AccentureHigh performance starts here
High performance. Delivered.
HomeServicesResearch & InsightsAbout AccentureCareers
Global HomeICML 2003 Workshop

ICML 2003 Workshop


The Continuum from Labeled to Unlabeled Data in Machine Learning and Data Mining

The 20th International Conference on Machine Learning (ICML 2003) will be held in Washington, DC, August 21-24 2003. It will be co-located with the ACM SIGKDD International Conference on Knowledge Discovery & Data Mining (KDD 2003) and Conference On Learning Theory (COLT 03).

Important Dates
Papers Due: May 5
Notification: May 25
Final Version Due: June 26
Workshop Date: August 21

Organizers:
Rayid Ghani
Accenture Technology Labs

Rosie Jones
Overture Services

Chuck Rosenberg
Carnegie Mellon University

Workshop Description
There is a spectrum of ways to use data in machine learning and data mining. At the one end is completely unsupervised learning or clustering, and at the other end is supervised learning where the target output is known for every example. This workshop aims to explore the space between these two extremes. Techniques that have been proposed include learning from unlabeled data with hints, learning from unlabeled and positive-only labeled data, learning from distantly and noisily labeled data, combining labeled and unlabeled data with cotraining, EM and other semi-supervised techniques, and transductive learning, where the test data is added as an additional source of unlabeled data. The possible sources of labels and hints are also broad: systematic hand-labeling, labels acquired through active learning, and hints derived from domain knowledge are among the techniques that may be used.

The goal of this workshop is to bring together researchers from different fields to talk about their different perspectives on this intersection and to share their latest ideas. We see the workshop as a venue not only for the presentation of papers focusing on exploiting unlabeled data, but also a forum for sharing ideas across different application domains. In particular it is an opportunity for discussion of techniques that are applicable to multiple types of datasets, and experiments across many points in the continuum from unsupervised to supervised learning. The use of domain knowledge as a source of partial supervision, and the generation of examples to be labeled by domain experts though active learning are of particular significance in the data mining context. We are also interested in promoting discussion to develop diagnostic techniques that can inform the user whether unlabeled data is helping or hurting the performance of the underlying learner.

» SUPPLIED ENTRIES:

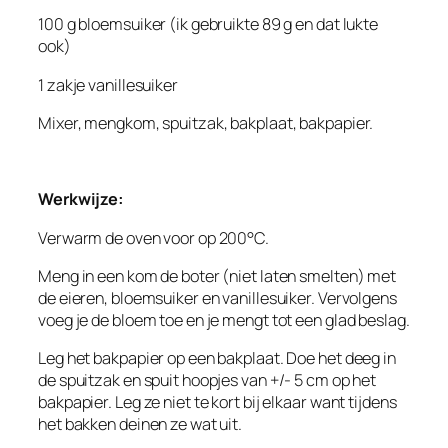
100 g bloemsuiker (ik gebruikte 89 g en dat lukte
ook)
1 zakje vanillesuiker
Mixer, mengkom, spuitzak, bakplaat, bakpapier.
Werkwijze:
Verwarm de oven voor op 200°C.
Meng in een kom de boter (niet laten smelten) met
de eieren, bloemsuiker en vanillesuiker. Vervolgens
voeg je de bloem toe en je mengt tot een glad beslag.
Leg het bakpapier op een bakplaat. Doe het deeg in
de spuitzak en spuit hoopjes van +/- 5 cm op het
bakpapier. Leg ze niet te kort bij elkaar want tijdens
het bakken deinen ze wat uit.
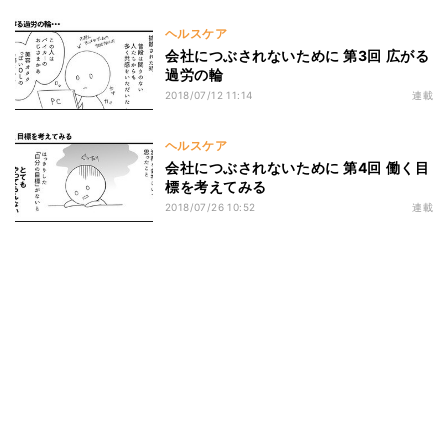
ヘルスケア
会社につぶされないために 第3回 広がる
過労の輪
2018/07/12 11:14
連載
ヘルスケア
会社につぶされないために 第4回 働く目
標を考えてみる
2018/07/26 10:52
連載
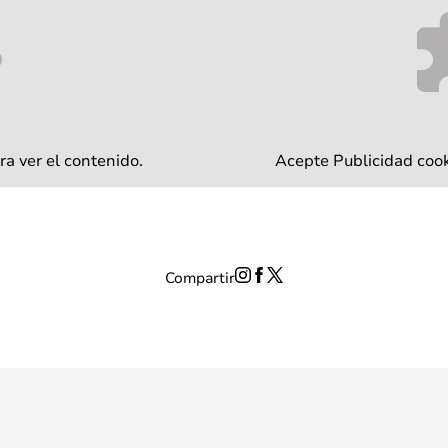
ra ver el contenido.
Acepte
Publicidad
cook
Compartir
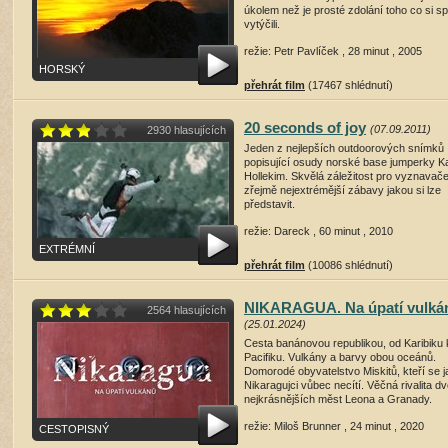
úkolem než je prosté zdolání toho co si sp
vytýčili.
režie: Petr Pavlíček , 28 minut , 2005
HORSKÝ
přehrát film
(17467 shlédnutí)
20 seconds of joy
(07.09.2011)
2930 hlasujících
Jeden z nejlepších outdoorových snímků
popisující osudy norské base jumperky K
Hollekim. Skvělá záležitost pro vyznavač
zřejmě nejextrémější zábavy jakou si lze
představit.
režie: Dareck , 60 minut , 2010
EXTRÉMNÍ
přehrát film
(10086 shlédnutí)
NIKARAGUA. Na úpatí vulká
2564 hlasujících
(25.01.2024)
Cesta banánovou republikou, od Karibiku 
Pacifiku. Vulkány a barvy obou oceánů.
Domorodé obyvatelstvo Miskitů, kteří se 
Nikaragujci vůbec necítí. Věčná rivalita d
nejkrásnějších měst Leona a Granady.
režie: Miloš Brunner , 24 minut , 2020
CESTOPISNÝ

* * *

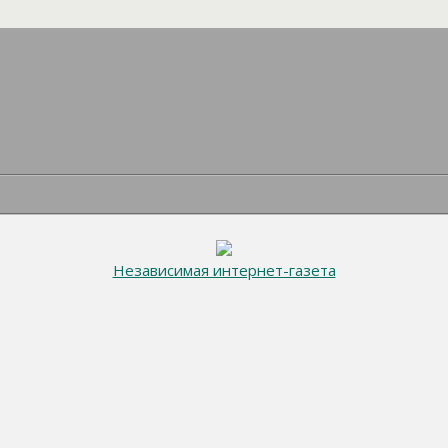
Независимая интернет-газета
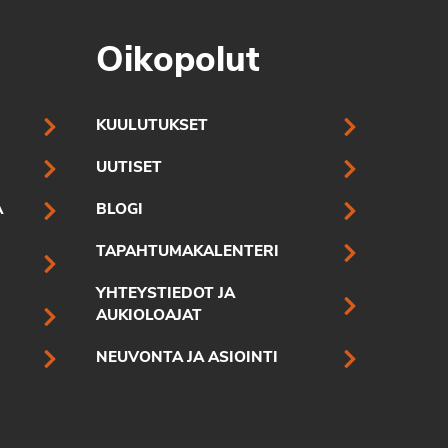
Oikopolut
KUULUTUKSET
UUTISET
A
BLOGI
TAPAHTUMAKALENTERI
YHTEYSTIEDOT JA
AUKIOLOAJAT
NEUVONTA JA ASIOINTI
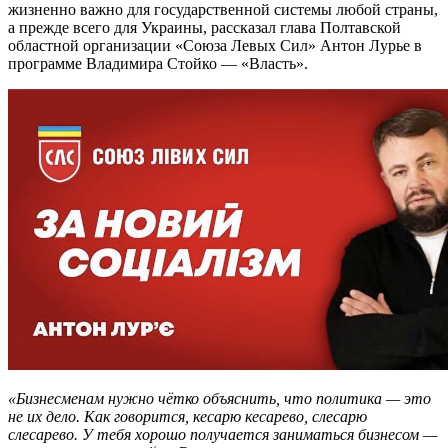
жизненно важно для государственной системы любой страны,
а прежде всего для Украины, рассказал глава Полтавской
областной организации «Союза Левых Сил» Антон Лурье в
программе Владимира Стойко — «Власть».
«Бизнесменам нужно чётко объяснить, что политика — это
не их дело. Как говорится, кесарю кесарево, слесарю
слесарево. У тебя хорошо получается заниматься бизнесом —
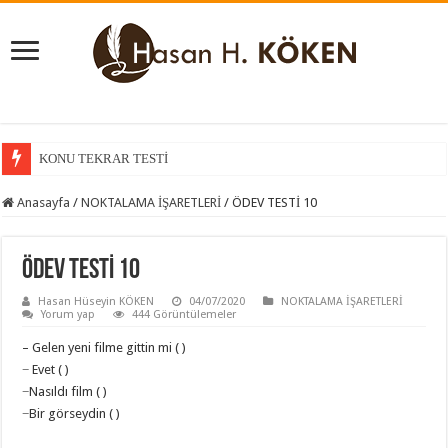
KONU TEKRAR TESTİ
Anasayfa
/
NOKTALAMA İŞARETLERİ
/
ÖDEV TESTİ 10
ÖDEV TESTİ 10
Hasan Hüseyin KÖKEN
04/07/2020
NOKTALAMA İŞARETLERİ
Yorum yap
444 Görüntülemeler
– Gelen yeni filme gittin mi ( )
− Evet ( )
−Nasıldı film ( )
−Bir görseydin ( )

---

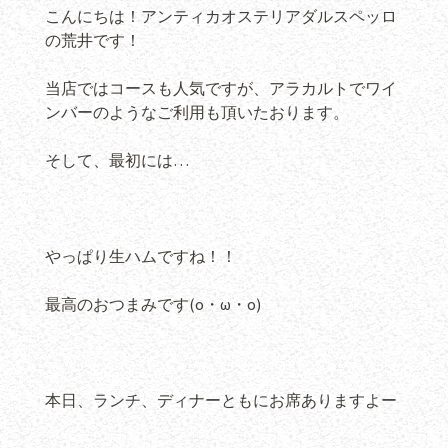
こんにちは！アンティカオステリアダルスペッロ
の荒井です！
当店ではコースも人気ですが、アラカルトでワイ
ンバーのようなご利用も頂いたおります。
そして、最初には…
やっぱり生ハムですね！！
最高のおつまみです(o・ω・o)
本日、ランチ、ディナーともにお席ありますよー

» WORK INSTRUCTIONS:
A. Name the organizers listed on the ICML 2003 workshop page, with the organization given for each.
B. Sum up the ICML 2003 workshop page in two sentences.

» ANSWERS IN ORDER:
A.
Rayid Ghani, Accenture Technology Labs
Rosie Jones, Overture Services
Chuck Rosenberg, Carnegie Mellon University

B. The ICML 2003 workshop page announces a workshop on the continuum from labeled to unlabeled data in machine learning and data mining, to be held on August 21 as part of the 20th International Conference on Machine Learning in Washington, DC. The workshop aims to explore the space between unsupervised and supervised learning and to bring together researchers from different fields to share their perspectives and latest ideas on this intersection.